Exercício proposto 1>
Responda com base no artigo sobre as eleições:
(a) Em que data o pleito eleitoral está previsto para ocorrer este ano?
(b) Para qual valor foi dobrado o vale-gás, e com que periodicidade?
(c) Quantas vozes se ergueram e votaram contra no Senado da República?

══ Texto fornecido ══

Por Abdon C. Marinho.
ESTAMOS a menos de noventa dias do pleito eleitoral, este ano previsto para ocorrer em 2 de outubro, conforme a legislação eleitoral.
Este é o período que os especialistas chamam de “microprocesso” eleitoral, a reta final, daqui a pouco serão as convenções partidárias para escolha dos candidatos, o início da campanha propriamente dita, a utilização do rádio e televisão para a propaganda eleitoral gratuita e o voto, quando os eleitores poderão (?) livremente escolher aqueles que irão conduzir os destinos do país, dos estados e exercer a representação do povo nas casas dos parlamentos.
Pois bem, foi dentro deste período delicado do pleito eleitoral que o governo e seus aliados no Congresso Nacional contando com a cumplicidade forçada ou não da oposição resolveu aumentar o valor do Auxílio Brasil — o ex-Bolsa Família –, para R$ 600 reais, criar uma “bolsa-caminhoneiro” de 1mil reais e uma bolsa-taxista de R$ 200 reais e dobrar o valor do vale-gás para R$ 120 reais a cada dois meses.
No Senado da República, onde o modelo de representação deveria servir para salvaguardar os interesses dos estados e da própria União às intempéries dos interesses eleitorais, vez que os mandatos são renovados de forma alternada de um e dois terços (nesta eleição será de um terço) apenas uma voz se ergueu e votou contra. Na Câmara dos Deputados até que se teve um número superior a esse, ainda assim, infinitamente minoritário ao atropelo das normas eleitorais e morais que deveriam nortear as condutas dos homens públicos de qualquer lugar do mundo.
O que tivemos, na votação desta PEC (proposta de emenda constitucional), também apelidada de PEC kamikaze; PEC das bondades ou Programa Eleitoral do Centrão — PEC, foi a classe política nacional — com raras e honradas exceções –, burlando a legislação eleitoral e votando, despudoradamente, na defesa dos próprios interesses.
Em outras palavras, fraudando a eleição às portas do pleito.
A lei eleitoral, em vigência de 1997, ou seja, há um quarto de século, é bastante clara: “§ 10. No ano em que se realizar eleição, fica proibida a distribuição gratuita de bens, valores ou benefícios por parte da Administração Pública, exceto nos casos de calamidade pública, de estado de emergência ou de programas sociais autorizados em lei e já em execução orçamentária no exercício anterior, casos em que o Ministério Público poderá promover o acompanhamento de sua execução financeira e administrativa”. Lei nº. 9.504÷1997, artigo 73.
Ainda que se alegue que o dispositivo acima foi inserido pela Lei nº. 11.300÷2006, já se vão dezesseis anos em que os governantes estão legalmente proibidos de, no ano eleitoral, fazerem o que, agora faltando menos de noventa dias para as eleições, os “donos do poder” no Brasil fizeram.

═══

Exercício proposto 2>
Copie literalmente as linhas dos registros, da linha que contém "collector number: 3501" até o fim dos registros, incluindo ambas as extremidades.

══ Dados registrados ══

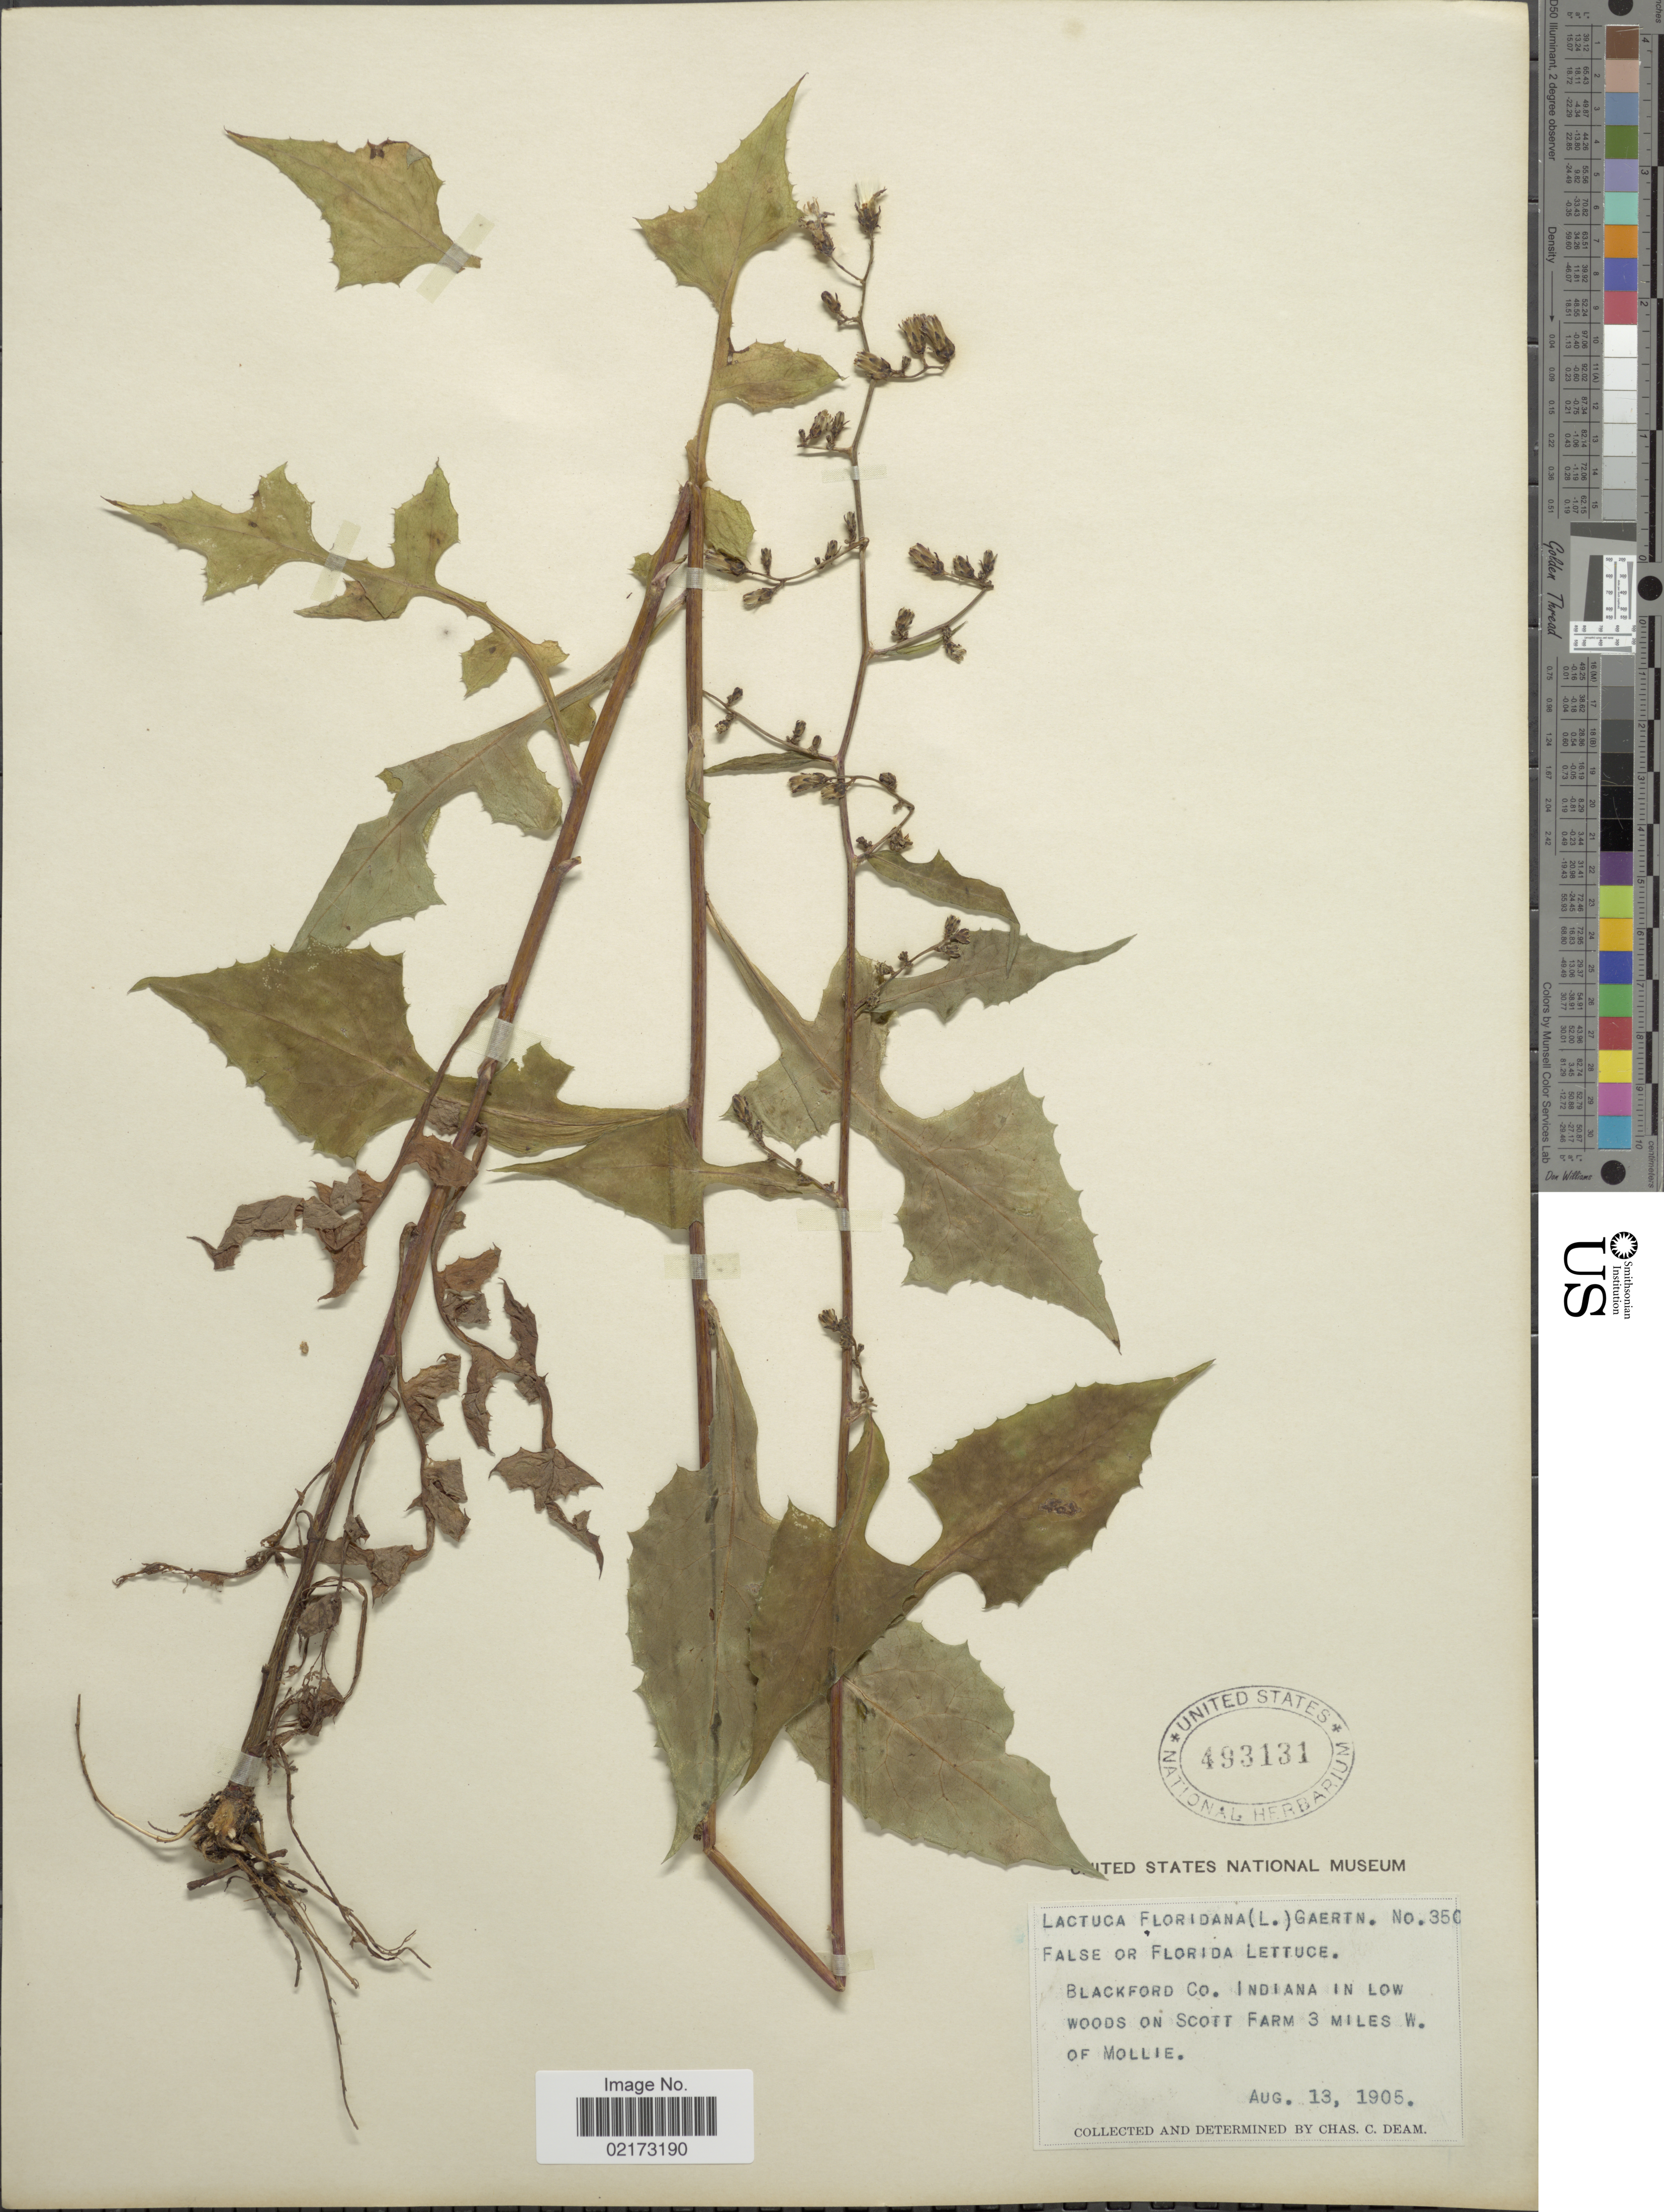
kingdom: Plantae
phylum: Tracheophyta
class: Magnoliopsida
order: Asterales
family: Asteraceae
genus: Lactuca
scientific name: Lactuca floridana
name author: (L.) Gaertn.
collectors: C. C. Deam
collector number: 350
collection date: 1905-08-13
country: United States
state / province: Indiana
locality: Blackford Co., Indiana in low woods on Scott Farm 3 miles W. of Mollie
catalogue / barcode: US 493131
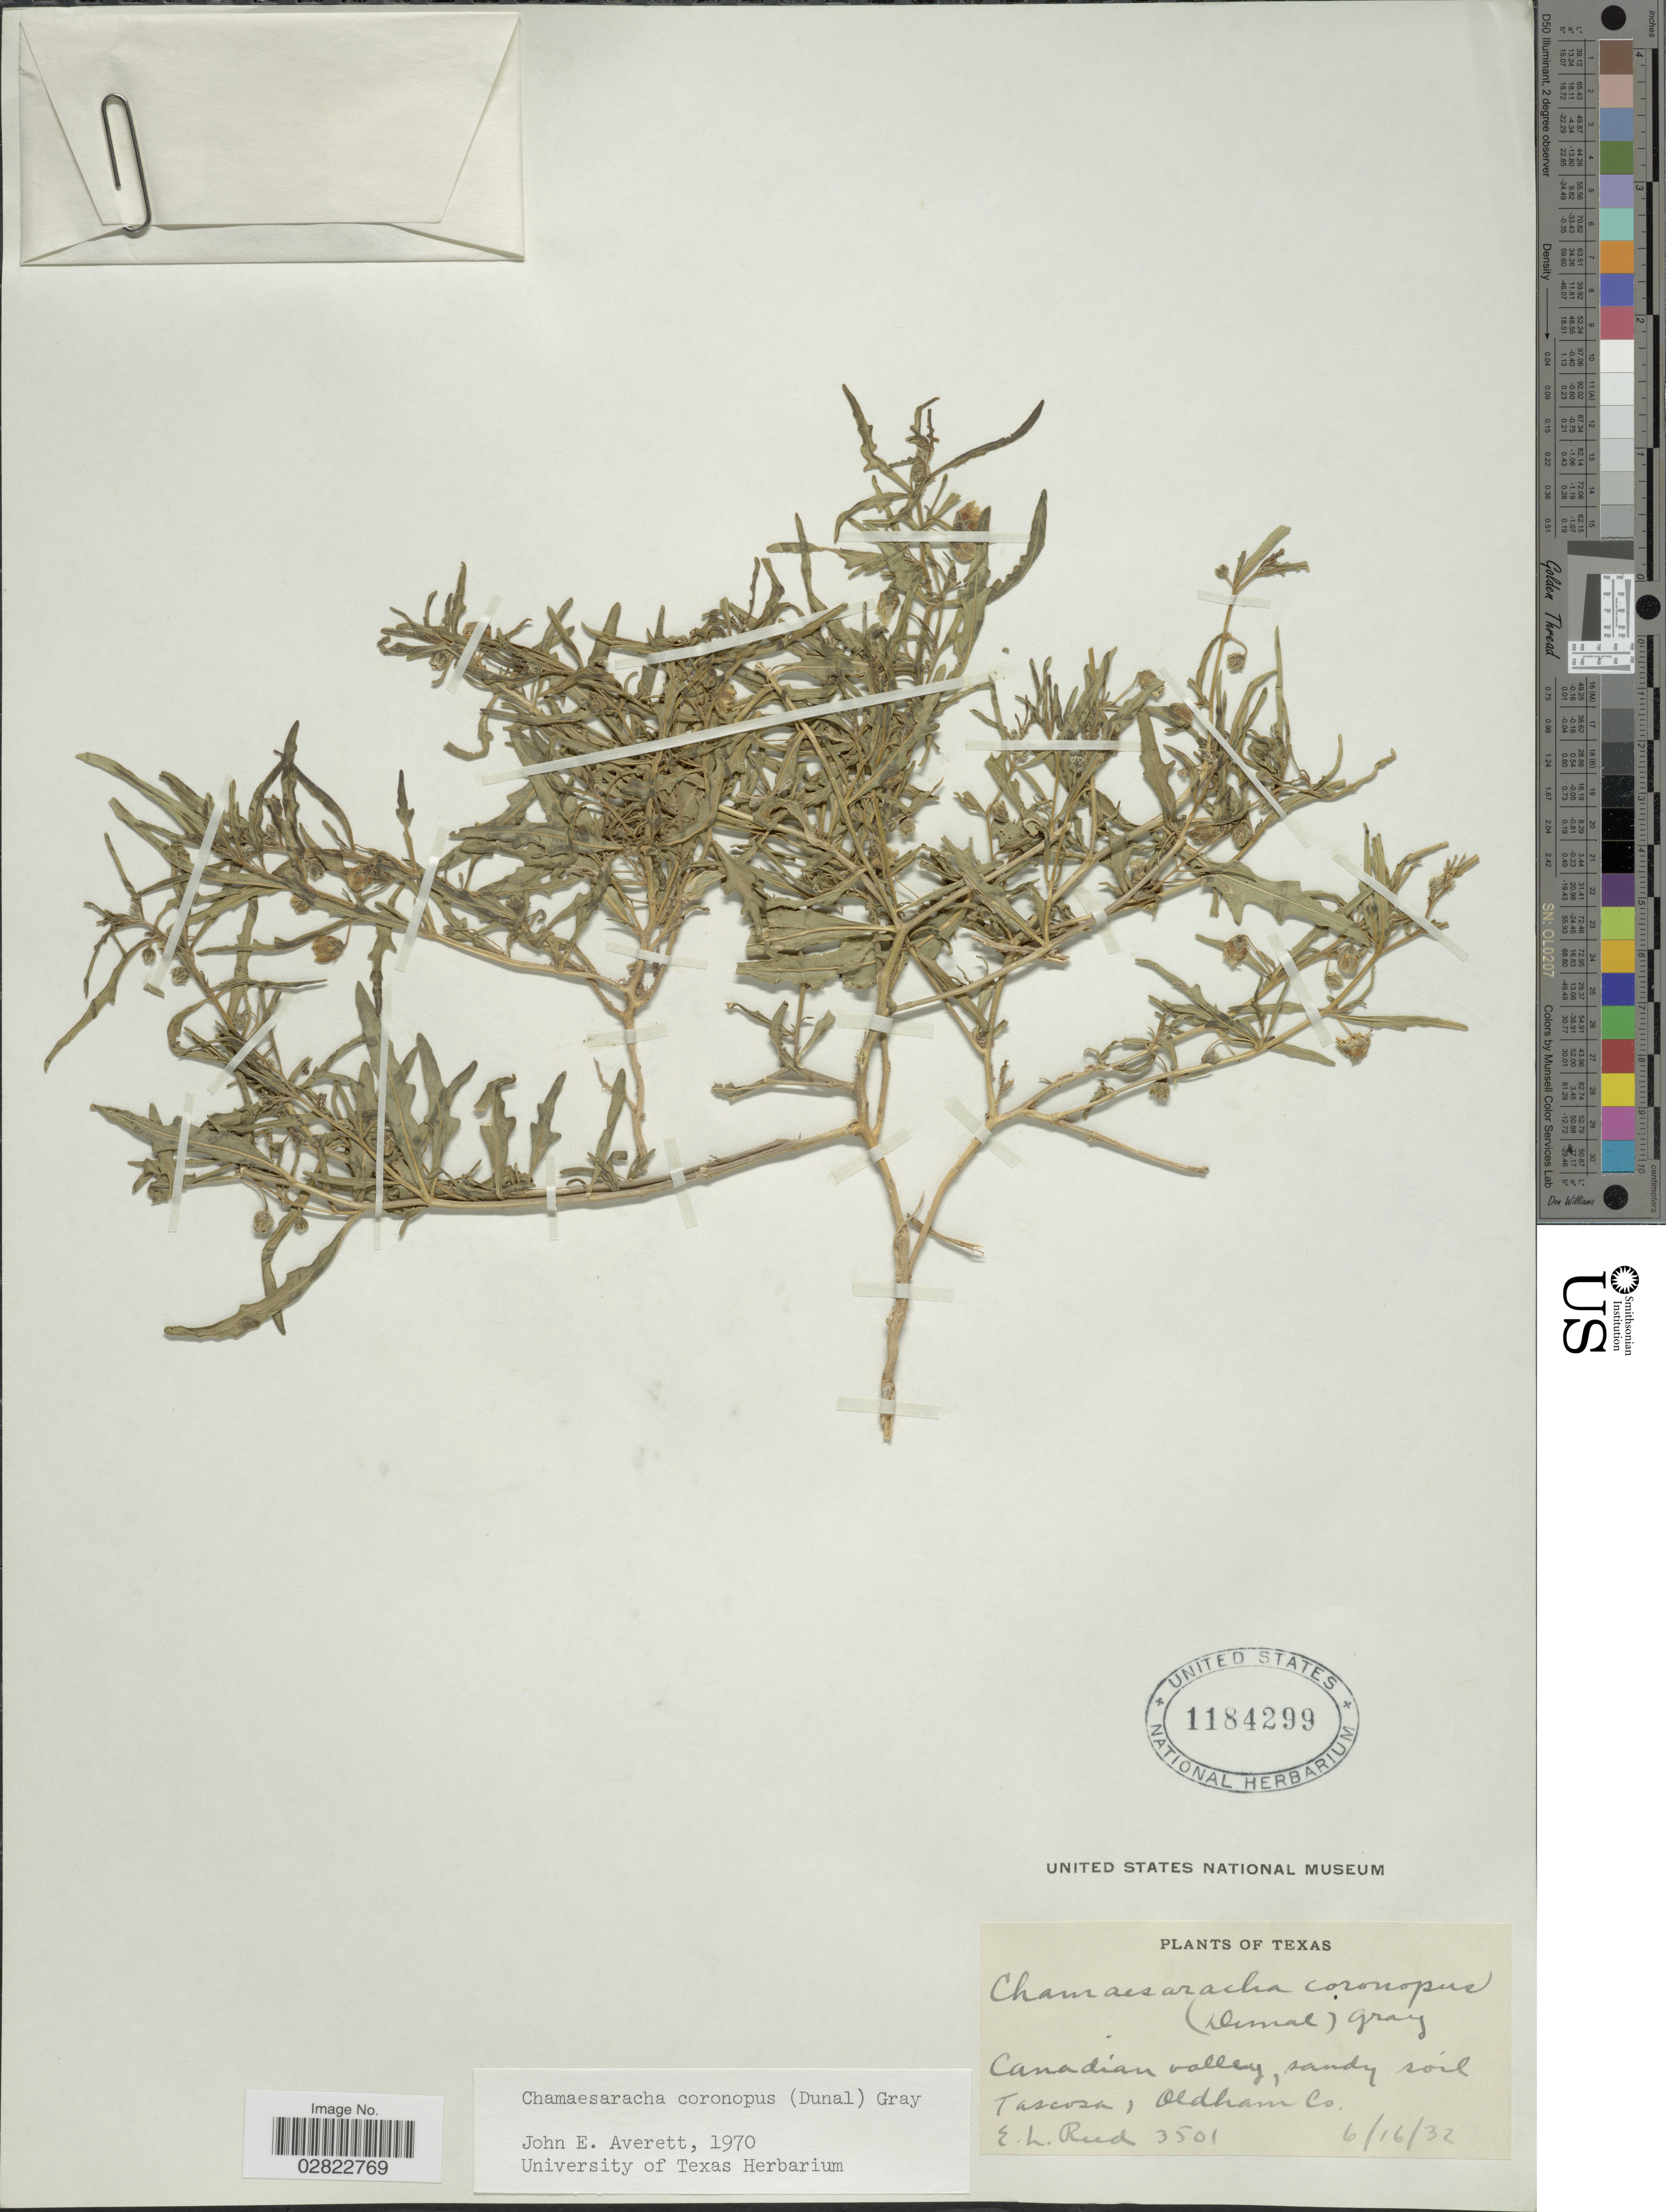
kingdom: Plantae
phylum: Tracheophyta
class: Magnoliopsida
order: Solanales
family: Solanaceae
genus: Chamaesaracha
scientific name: Chamaesaracha coronopus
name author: (Dunal) A. Gray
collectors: E. Reed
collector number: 3501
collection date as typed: Transcribed d/m/y: 16/6/32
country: United States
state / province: Texas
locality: Canadian valley, sandy soil Tascosa, Oldham Co.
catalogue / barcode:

═══

Resposta final 1>
(a) Em 2 de outubro.
(b) Para R$ 120 reais, a cada dois meses.
(c) Apenas uma.

Resposta final 2>
collector number: 3501
collection date as typed: Transcribed d/m/y: 16/6/32
country: United States
state / province: Texas
locality: Canadian valley, sandy soil Tascosa, Oldham Co.
catalogue / barcode:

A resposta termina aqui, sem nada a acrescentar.